- [ACTIONS TO TAKE]:
**1)** List every instance of everyday unfairness outside the sports arena that the article about the 1972 Olympic basketball final mentions.
**2)** Carry on the article about the 1972 Olympic basketball final, picking up right after its last sentence.

- [GIVEN TEXT]:
By Terry Magee
How would you respond if you thought you had won a contest, only to have victory taken from you and given to the opponent? This challenge faced the 1972 U.S. men’s basketball team at the Olympics.
The United States had won every gold medal, usually quite handily, ever since basketball became an Olympic sport. But in 1972, the Soviet Union brought a talented, mature team. The United States and Soviet Union battled back and forth in the final game with neither team asserting control over the other. Then finally, with just a few seconds left, the U.S. took the lead.
The Soviet Union inbounded the ball, never took a shot, and the buzzer sounded, giving the United States the victory and the Olympic gold medal!
Until the officials put time back on the clock for an unknown reason. The Soviet Union inbounded the ball, the buzzer sounded, and again the U.S. thought it had won the game.
Then the officials put time on the clock again, and this third time the Soviet Union finally scored, giving them a one-point victory. Resulting protests over the multiple resets of the clock were voted down because of political affiliations and not the merit of the game. The Soviet Union was awarded the gold medal and the U.S. the silver medal.
Because they felt they had been robbed of the victory, the United States team refused to accept the medals, feeling that receiving the medals would legitimize what they saw as an unfair contest. The medals were placed in storage at the Olympic headquarters, available to the team members. They remain unclaimed to this day.
When Life Is Unfair
In this sin-marred world, unfairness occurs with depressing regularity, and not just in the sports arena. Promotions and raises are given out to office favorites, or we can be victimized by people sabotaging us in community groups. Sometimes we are just in the way of an ambitious person and become collateral damage to his selfish drive.

- [DATASET RECORDS]:
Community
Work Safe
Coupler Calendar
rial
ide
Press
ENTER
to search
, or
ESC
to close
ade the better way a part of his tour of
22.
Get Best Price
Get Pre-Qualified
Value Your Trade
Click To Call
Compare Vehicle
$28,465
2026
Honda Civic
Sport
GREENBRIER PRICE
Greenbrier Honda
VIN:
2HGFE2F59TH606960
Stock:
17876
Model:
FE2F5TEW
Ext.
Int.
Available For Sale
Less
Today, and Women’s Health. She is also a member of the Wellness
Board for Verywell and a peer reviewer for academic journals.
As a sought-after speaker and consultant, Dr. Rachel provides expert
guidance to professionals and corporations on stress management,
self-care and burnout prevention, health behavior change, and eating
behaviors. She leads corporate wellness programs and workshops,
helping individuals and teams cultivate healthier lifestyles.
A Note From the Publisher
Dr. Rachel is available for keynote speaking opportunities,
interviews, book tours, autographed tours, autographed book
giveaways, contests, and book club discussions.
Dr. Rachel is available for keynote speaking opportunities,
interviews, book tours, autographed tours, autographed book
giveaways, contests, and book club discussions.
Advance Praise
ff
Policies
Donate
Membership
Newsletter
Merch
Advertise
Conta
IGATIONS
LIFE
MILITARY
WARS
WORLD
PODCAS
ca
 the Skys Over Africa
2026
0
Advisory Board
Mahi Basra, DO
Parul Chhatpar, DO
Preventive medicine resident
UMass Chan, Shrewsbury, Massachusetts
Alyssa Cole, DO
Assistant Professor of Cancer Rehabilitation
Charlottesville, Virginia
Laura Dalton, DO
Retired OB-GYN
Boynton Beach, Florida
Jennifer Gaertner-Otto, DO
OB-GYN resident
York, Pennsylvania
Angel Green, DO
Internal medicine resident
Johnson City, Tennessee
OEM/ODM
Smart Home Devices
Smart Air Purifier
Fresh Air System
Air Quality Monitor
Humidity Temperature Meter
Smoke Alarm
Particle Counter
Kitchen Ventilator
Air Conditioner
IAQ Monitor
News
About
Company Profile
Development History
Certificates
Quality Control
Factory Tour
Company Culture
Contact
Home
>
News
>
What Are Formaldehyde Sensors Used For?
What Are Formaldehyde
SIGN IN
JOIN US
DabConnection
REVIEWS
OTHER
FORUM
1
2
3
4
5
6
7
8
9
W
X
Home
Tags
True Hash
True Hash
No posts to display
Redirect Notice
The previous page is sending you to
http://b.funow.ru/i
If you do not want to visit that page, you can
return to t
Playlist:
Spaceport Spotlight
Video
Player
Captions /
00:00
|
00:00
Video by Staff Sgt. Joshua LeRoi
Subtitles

- [ANSWER SECTION]:
**1)**
- Promotions and raises given out to office favorites
- Being victimized by people sabotaging us in community groups
- Being in the way of an ambitious person and becoming collateral damage to his selfish drive

**2)**
Solomon spoke to this truth in Ecclesiastes 9:11: “I have seen something else under the sun: The race is not to the swift or the battle to the strong, nor does food come to the wise or wealth to the brilliant or favor to the learned; but time and chance happen to them all.” Sometimes reality appears to show no correlation between effort and reward. Success or good favor feels more random than resulting from discipline and effort. On particularly bad days, we can believe our success was taken from us and handed to someone else, just like the 1972 Olympic basketball team.
How should Christians respond when life seems unfair? What is our response when we know something unfair has been deliberately done to us?
Scripture, as always, provides principles with which to live our lives. We can follow three clear principles to remove us from the immediate hurt of unfair treatment and allow God to renew our minds.
Adopt the attitude of Christ.
Jesus faced unfair treatment throughout his entire ministry. From false accusations of blasphemy to character assassination of being called a demon to the Jewish laws broken when he was arrested, tried, and crucified, Jesus faced continual and deliberate unfair attacks. How did he respond?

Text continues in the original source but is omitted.